Working data —

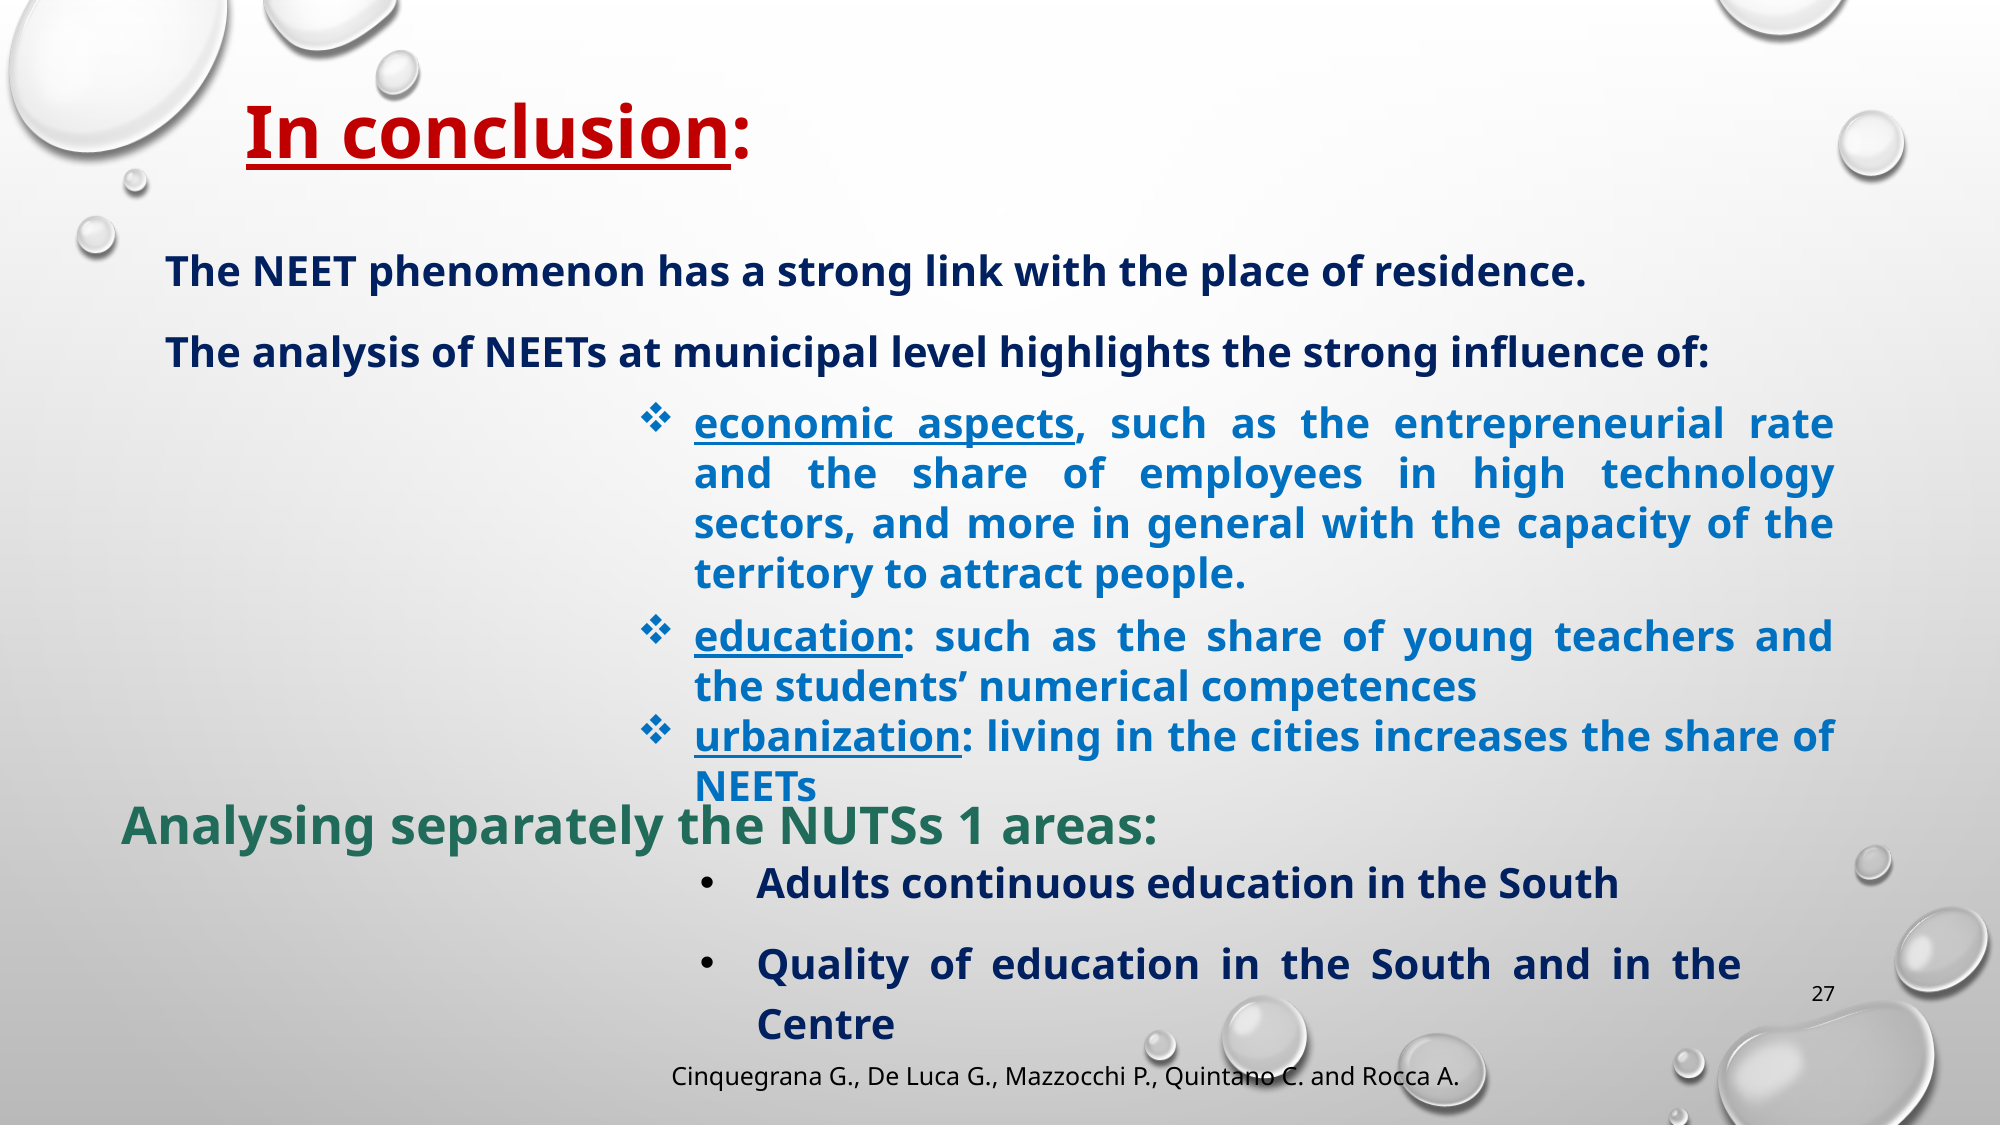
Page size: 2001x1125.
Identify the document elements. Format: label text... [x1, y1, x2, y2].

text_box Adults continuous education in the South Quality of education in the South and in the Centre [685, 839, 1758, 929]
text_box economic aspects, such as the entrepreneurial rate and the share of employees in high technology sectors, and more in general with the capacity of the territory to attract people. education: such as the share of young teachers and the students’ numerical competences urbanization: living in the cities increases the share of NEETs [622, 389, 1850, 722]
text_box Cinquegrana G., De Luca G., Mazzocchi P., Quintano C. and Rocca A. [378, 1052, 1754, 1098]
text_box Analysing separately the NUTSs 1 areas: [106, 772, 1618, 907]
text_box The NEET phenomenon has a strong link with the place of residence. The analysis of NEETs at municipal level highlights the strong influence of: [149, 227, 1947, 479]
slide_number 27 [1724, 965, 1851, 1025]
picture [0, 0, 2000, 1125]
title In conclusion: [149, 69, 1124, 182]
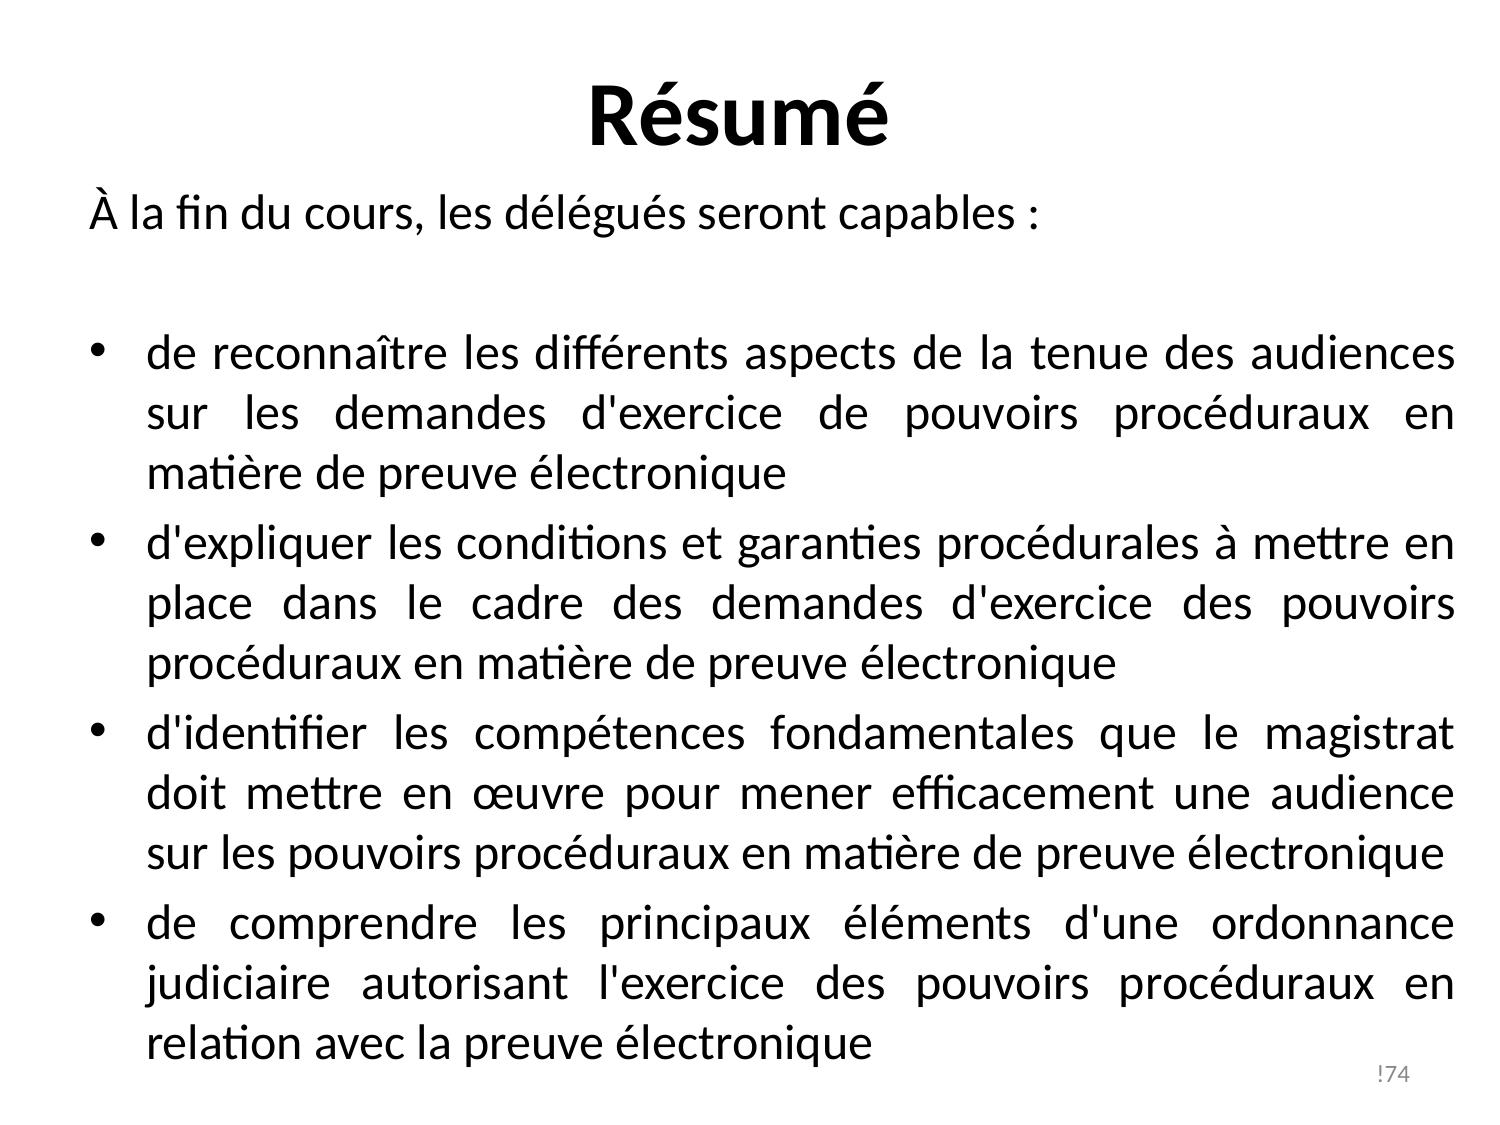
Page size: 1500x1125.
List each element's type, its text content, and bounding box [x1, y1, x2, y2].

text_box À la fin du cours, les délégués seront capables : de reconnaître les différents aspects de la tenue des audiences sur les demandes d'exercice de pouvoirs procéduraux en matière de preuve électronique d'expliquer les conditions et garanties procédurales à mettre en place dans le cadre des demandes d'exercice des pouvoirs procéduraux en matière de preuve électronique d'identifier les compétences fondamentales que le magistrat doit mettre en œuvre pour mener efficacement une audience sur les pouvoirs procéduraux en matière de preuve électronique de comprendre les principaux éléments d'une ordonnance judiciaire autorisant l'exercice des pouvoirs procéduraux en relation avec la preuve électronique [75, 171, 1472, 1048]
slide_number !74 [1074, 1042, 1425, 1103]
title Résumé [75, 45, 1425, 171]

What you should do — Please reproduce the listing exactly from its opening line through the line that contains "Page size: 1500x1125.", both included, with all pictures omitted.

Task response —
Page size: 2001x1125.
Identify the document elements. Format: label text... [x1, y1, x2, y2].

text_box Adults continuous education in the South Quality of education in the South and in the Centre [685, 839, 1758, 929]
text_box economic aspects, such as the entrepreneurial rate and the share of employees in high technology sectors, and more in general with the capacity of the territory to attract people. education: such as the share of young teachers and the students’ numerical competences urbanization: living in the cities increases the share of NEETs [622, 389, 1850, 722]
text_box Cinquegrana G., De Luca G., Mazzocchi P., Quintano C. and Rocca A. [378, 1052, 1754, 1098]
text_box Analysing separately the NUTSs 1 areas: [106, 772, 1618, 907]
text_box The NEET phenomenon has a strong link with the place of residence. The analysis of NEETs at municipal level highlights the strong influence of: [149, 227, 1947, 479]
slide_number 27 [1724, 965, 1851, 1025]
picture [0, 0, 2000, 1125]
title In conclusion: [149, 69, 1124, 182]
Page size: 1500x1125.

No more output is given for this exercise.